The "query string cache" change impact is completely wiped out by the "handles" change at the 50th percentile, so this patch may not really help transaction.search much now that it issues far fewer queries, but even if it doesn't help here very much we have plenty of other pages that do run a lot of queries and it "should" "probably" improve things "somewhere".

I expect this effect to be slightly more pronounced in production (mostly: more transactions) but I'll try take a stab at actually measuring it and see if that's true.


Another thought is that this is theoretically a behavioral change. Consider this code:

$object->setTableName('abc');
$fragment = qsprintf($conn, '%R', $object);
$object->setTableName('xyz');
queryfx($conn, 'SELECT * FROM %Q', $fragment);

Previously, this would query for SELECT * FROM xyz (the xyz call affects the object before the query is actually turned into a string). Now, this would query from SELECT * FROM abc.

This pattern is really bad overall and we should never be doing it (and I'm like 99.999% sure we aren't, even by accident), but I think the new behavior is probably slightly (?) better if it does happen. That is, the xyz call having an effect on $fragment seems very surprising.

A negative consequence of this is that if we have code like the snippet above, the unmasked query (which we execute) will be cached, but the masked query (which we show to users) will not. This could mean that the executed query and displayed query differ. This ain't great, although the mess you have to get yourself into to get different behavior is pretty extreme.

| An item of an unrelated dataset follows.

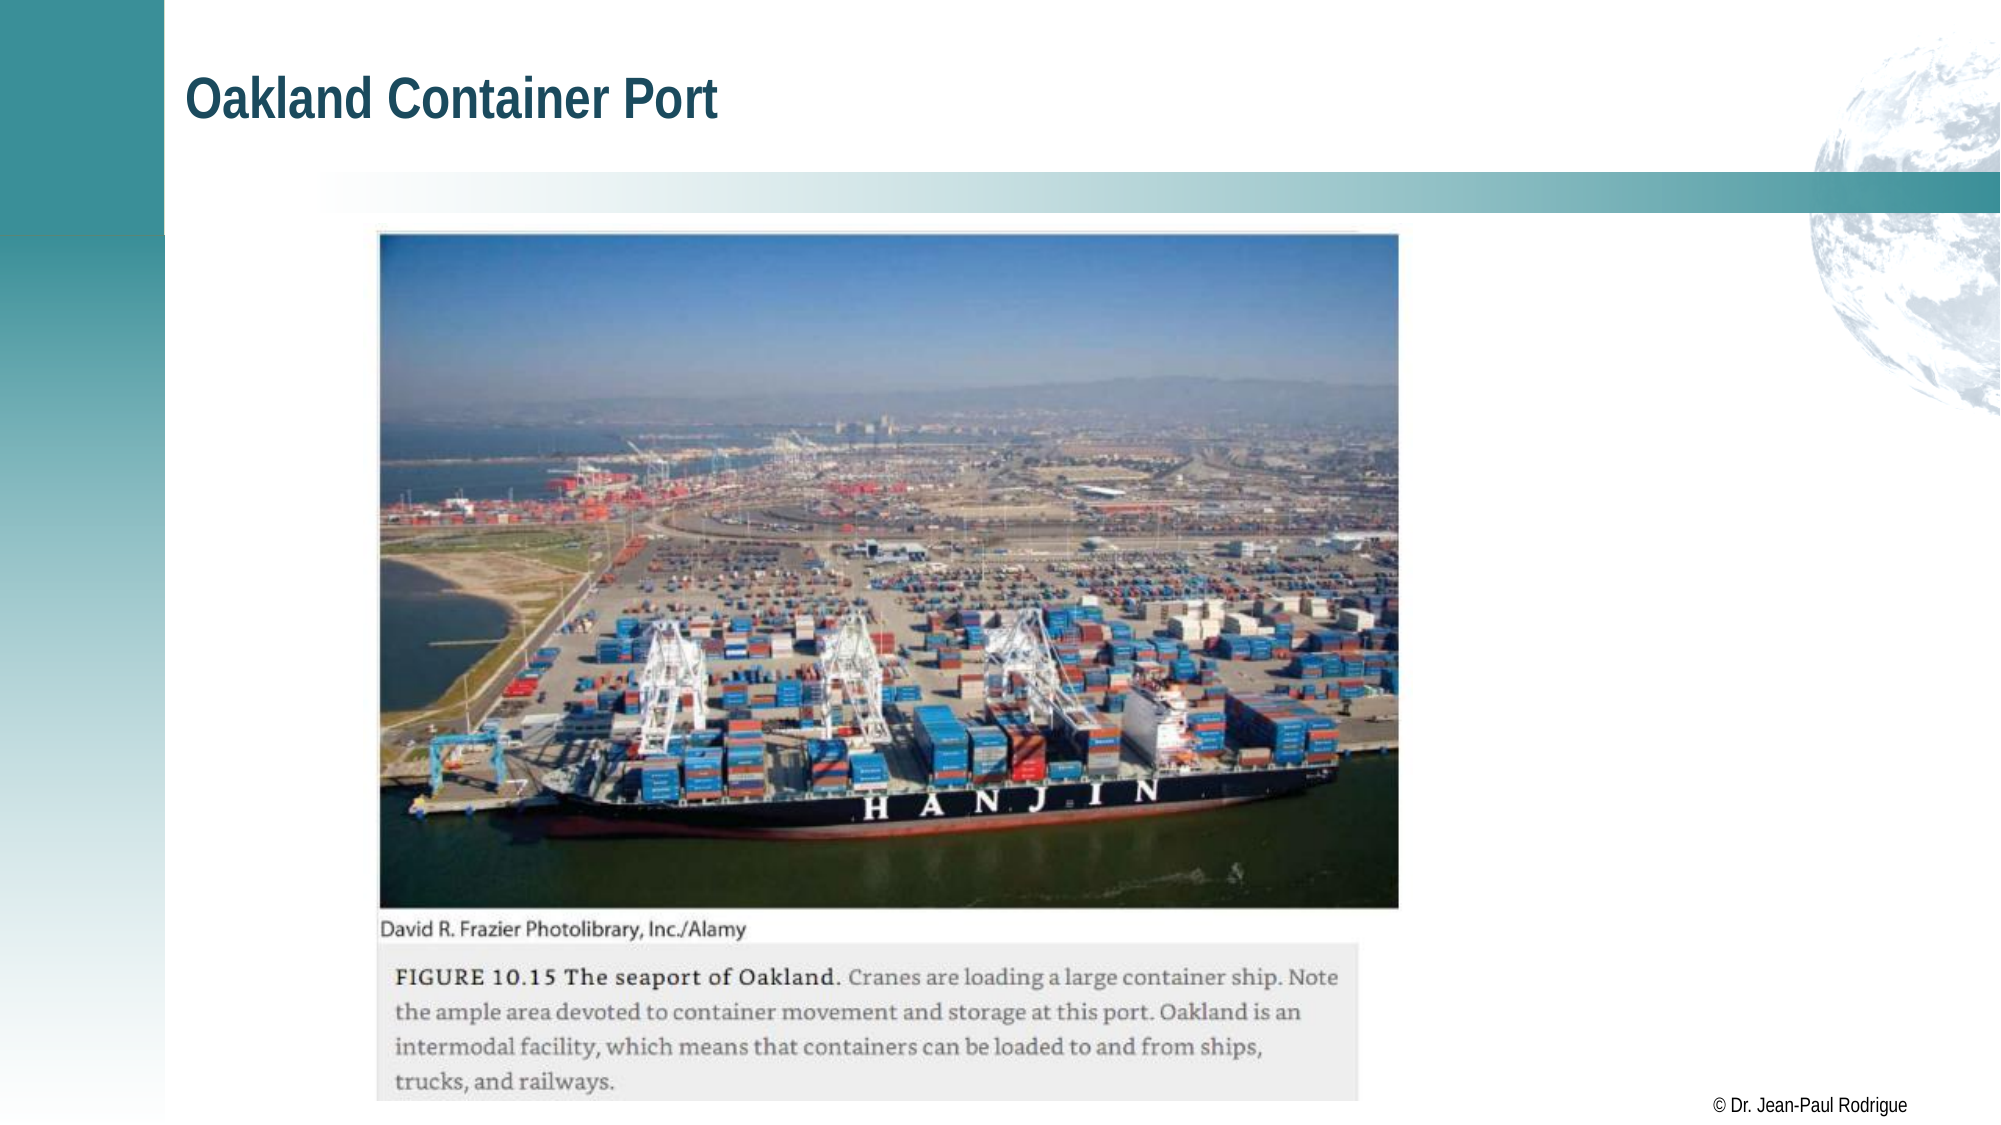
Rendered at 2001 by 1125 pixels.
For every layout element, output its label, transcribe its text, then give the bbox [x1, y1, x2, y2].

title Oakland Container Port [170, 16, 1967, 173]
picture [362, 223, 1414, 1101]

The more I overthink this, the more I'm actually leaning toward holding this change back for now, at least for this release. In particular, possibly the mask/unmask code should work like:

  • When you build a QueryString, it immediately renders both forms internally, caches them, and throws away the original arguments.

This: avoids the extreme edge case possibility where the displayed and executed strings differ; often lets us render the masked string for free (since it's usually the same as the unmasked string), and might, in theory, give the GC more room to do GC stuff a little more cheaply since we don't retain references to objects.

Let me hold onto this for a bit. D20068 appears to be a trivial and dramatic improvement here so I'm happy with just shipping that for now.